▶ Assignment:
Somewhere in the records below is a line containing "[35,474,461,490] [35,496,468,511] [35,516,484,533]". Copy that line and everything after it through the end, unchanged.

Start of Block

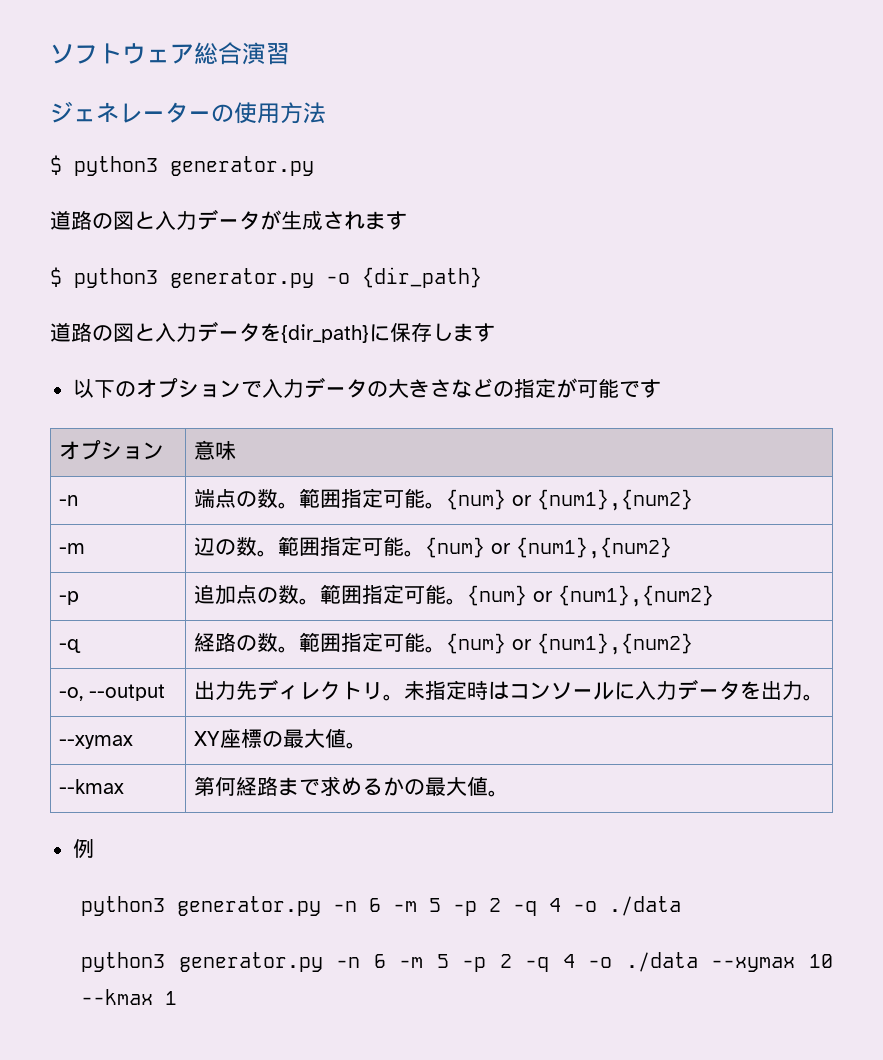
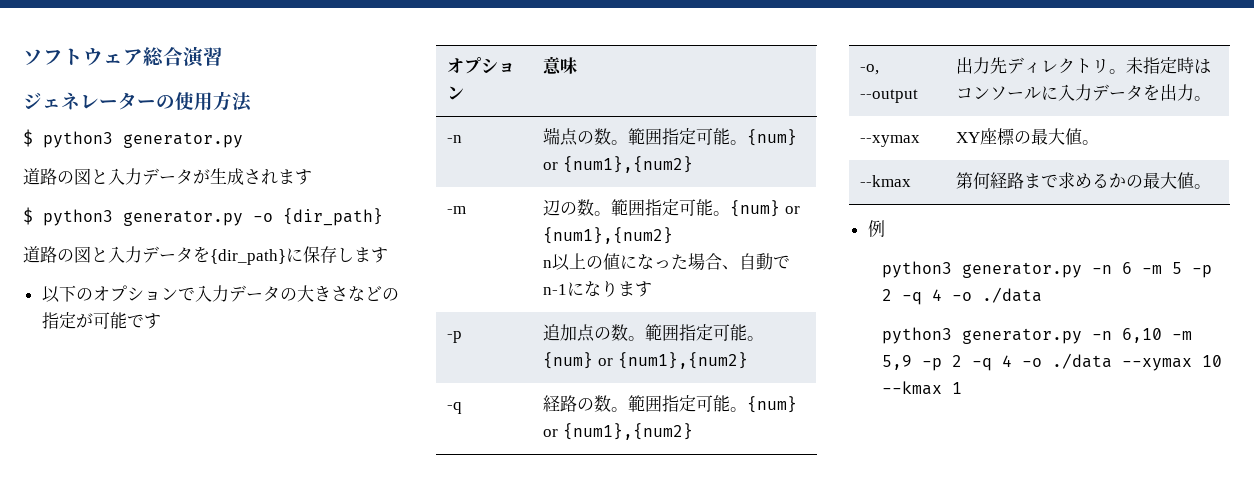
(672, 548) none -> [543,253,791,271] [543,280,653,297] // n以上の値になった場合、自動でn-1になります
[373,954,449,968] 6 -m 5 -> [1121,328,1192,343] [881,355,912,370] 6,10 -m 5,9

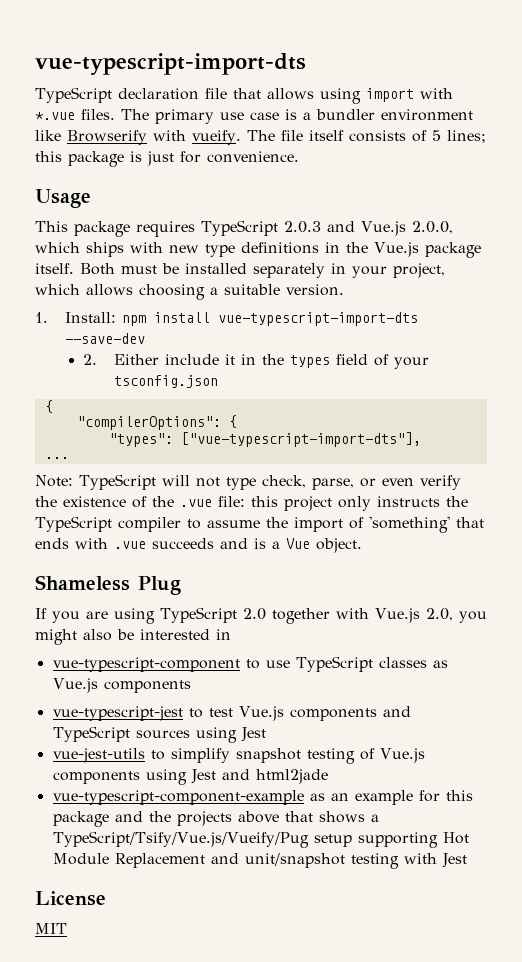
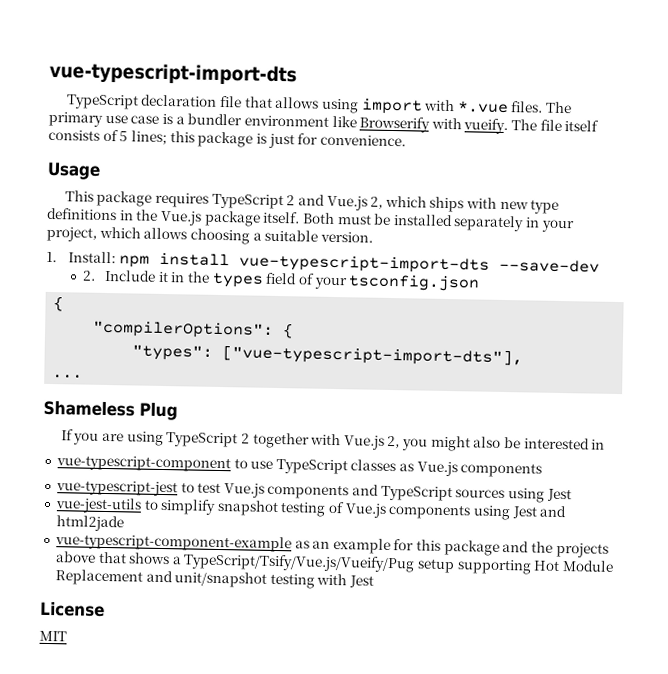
[283,221,321,233] 2.0.3 -> [286,195,296,206] 2
[411,221,453,234] 2.0.0, -> [370,196,384,209] 2,
[113,354,219,365] Either include -> [104,269,157,282] Include
[35,474,461,490] [35,496,468,511] [35,516,484,533] [35,538,362,553] // Note: TypeScript will not type check, parse, or even verify the existence of the .vue file: this project only instructs the TypeScript compiler to assume the import of 'something' that ends with .vue succeeds and is a Vue object. -> (84, 376) none
[242,608,266,620] 2.0 -> [240,433,250,444] 2
[425,608,453,621] 2.0, -> [387,435,401,449] 2,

End of Block

▶ Written response:
[35,474,461,490] [35,496,468,511] [35,516,484,533] [35,538,362,553] // Note: TypeScript will not type check, parse, or even verify the existence of the .vue file: this project only instructs the TypeScript compiler to assume the import of 'something' that ends with .vue succeeds and is a Vue object. -> (84, 376) none
[242,608,266,620] 2.0 -> [240,433,250,444] 2
[425,608,453,621] 2.0, -> [387,435,401,449] 2,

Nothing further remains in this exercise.